BEGIN
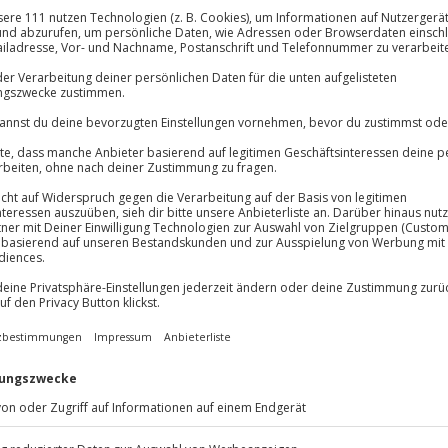
Große Auswahl, voll
dreinigung
Große Auswa
Über 9.000 Erle
Volle Flexibil
Jeder Gutschein
Maximale Sic
10 Jahre gültig
rst du bei diesem Event
eten – und zwar unter dem
r Motoren und dem Quietschen
n Training drehst du in einem
 etwa 50 Runden auf einer
einem namhaften DMSB-
 du die Ideallinie entlangwetzt
st du per Funk mit deinem Coach
hrer!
END
→ Job item
Give back the full listing word for word, with the pictures left out.

→ Response to this exercise
Große Auswahl, voll
dreinigung
Große Auswa
Über 9.000 Erle
Volle Flexibil
Jeder Gutschein
Maximale Sic
10 Jahre gültig
rst du bei diesem Event
eten – und zwar unter dem
r Motoren und dem Quietschen
n Training drehst du in einem
 etwa 50 Runden auf einer
einem namhaften DMSB-
 du die Ideallinie entlangwetzt
st du per Funk mit deinem Coach
hrer!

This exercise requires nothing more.